Friday, June 7, 2013

Sovereign credit, inflation, and bond yields

Lars Christensen sent me this link this morning...face, meet palm. The article is painfully wrong about the effect of inflation on bond yields and other related risk premia. The interviewee is obviously not reading any market monetarists, and apparently not looking much at market indicators either. Navel gazing at its worst.

“The volatility in the JGB market was a surprise to policy makers,” Masanao said. Abenomics caused a “big secular shift on how investors look at JGBs,” he said, adding that they should demand a higher risk-premium with the rising volatility and the potential “tail risk” of higher inflation.
 No!
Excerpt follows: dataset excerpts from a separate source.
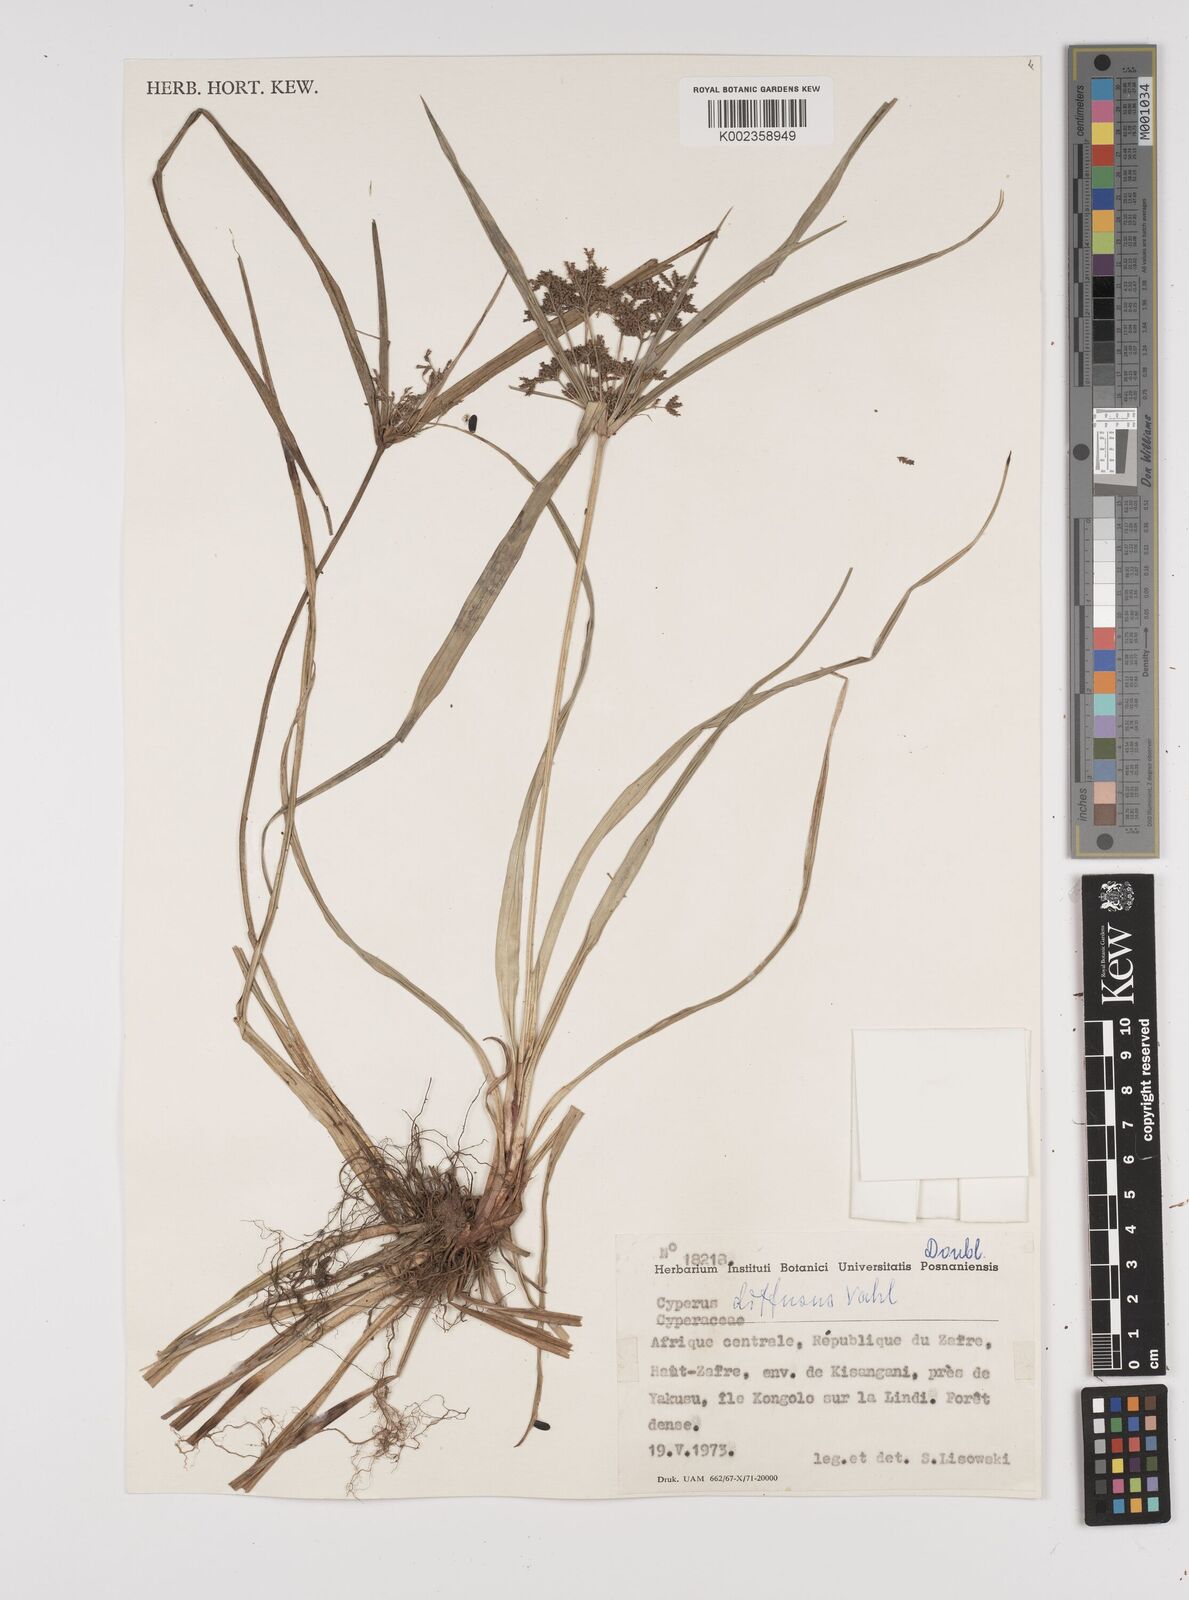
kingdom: Plantae
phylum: Tracheophyta
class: Liliopsida
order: Poales
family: Cyperaceae
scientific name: Cyperaceae
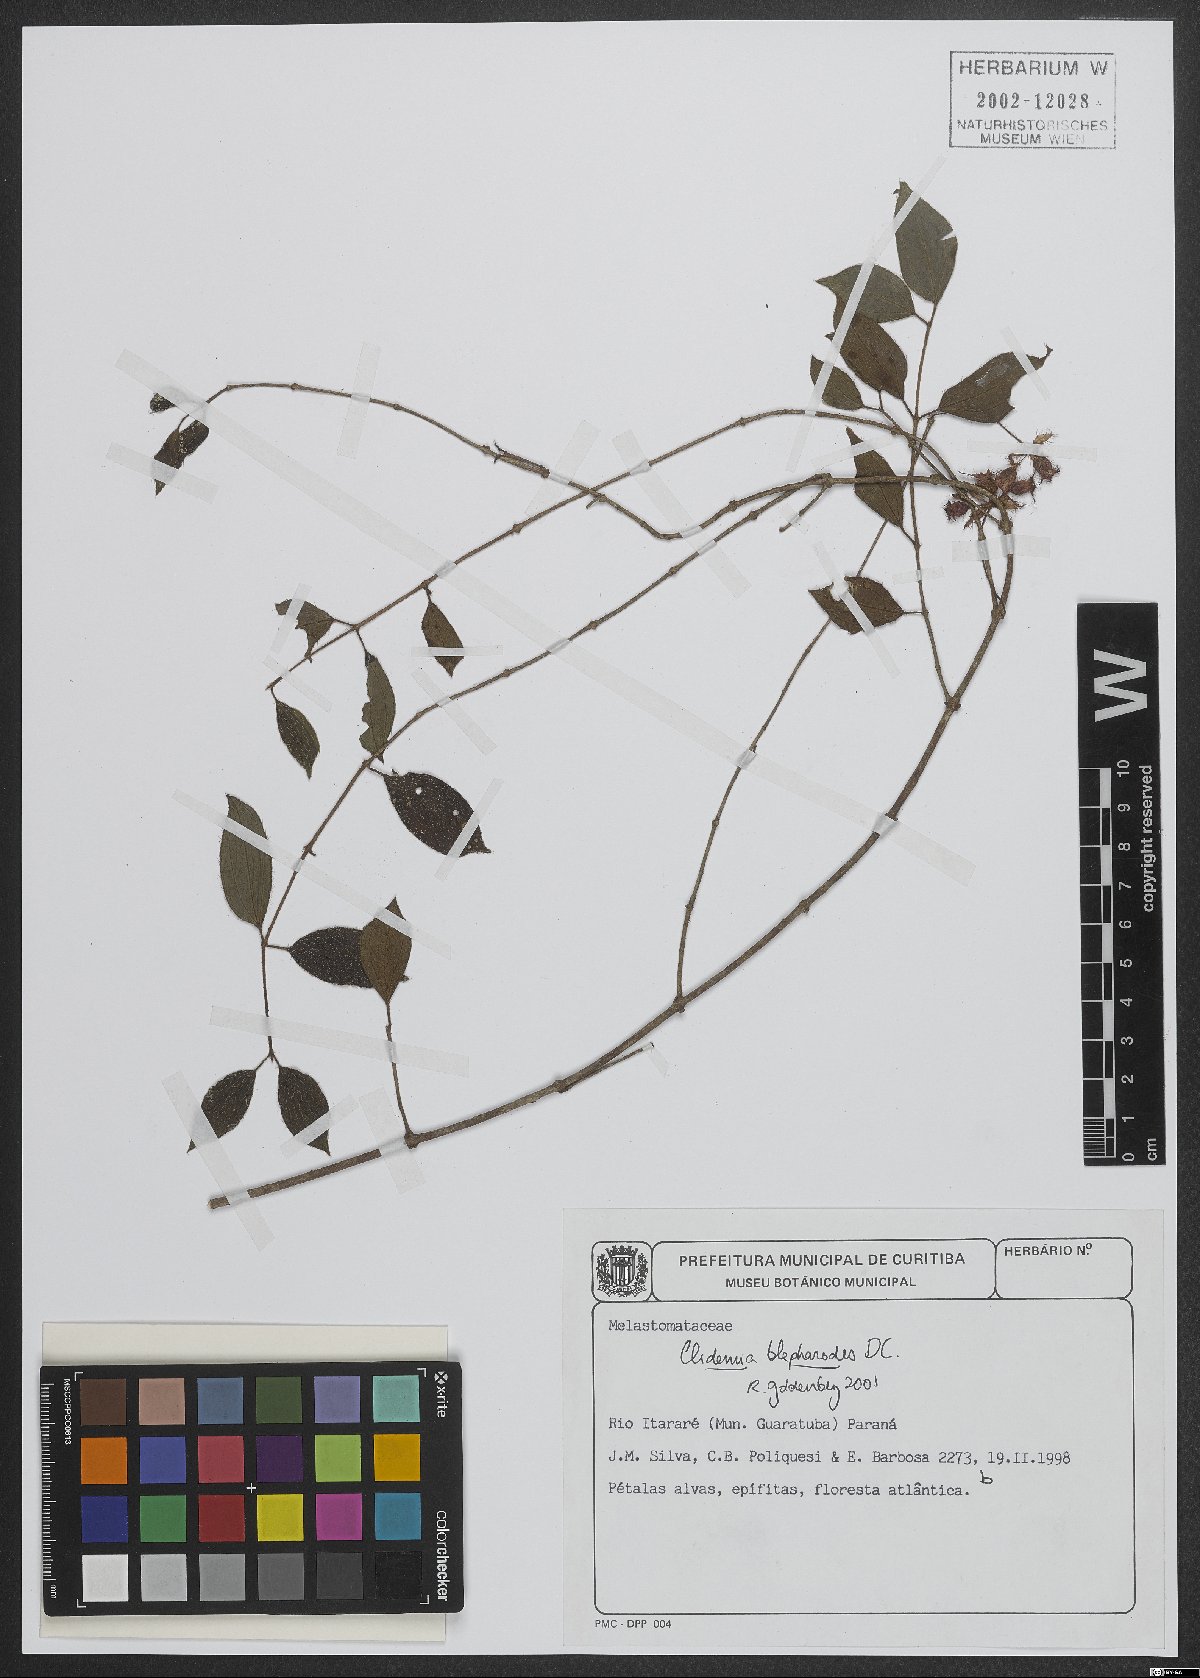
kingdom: Plantae
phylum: Tracheophyta
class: Magnoliopsida
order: Myrtales
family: Melastomataceae
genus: Miconia
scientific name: Miconia blepharodes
For a country with a highly depressed level of nominal output (NGDP), increased inflation expectations is a net positive. Higher inflation will reduce Debt/NGDP, increase the velocity of money, and increase overall output in both nominal and real terms. These are all good things, and the market knows it even if 'big men' are clueless.

In the above chart:

  1. Green = nominal yield on 5 year JGBs
  2. Yellow = price of 5YR CDS on JGBs (Credit risk)
  3. White = 5 year break even inflation rate for Japan. 

Focus on the correlation between these variables, not their levels since they're using separate Y-axes. What happens to the price on credit risk (yellow) when inflation expectations increase (March & early May)? It drops. What happens when inflation expectations decrease (late March & late May)? It rises. CREDIT RISK PREMIA ARE NEGATIVELY CORRELATED WITH INFLATION.

So - what is happening in the real economy? Imports, Exports, & RGDP are UP! In fact imports increased even more than exports, despite a much weaker Yen. These better figures do not represent Japan's increasing competitiveness in foreign markets, they represent an increase in domestic demand.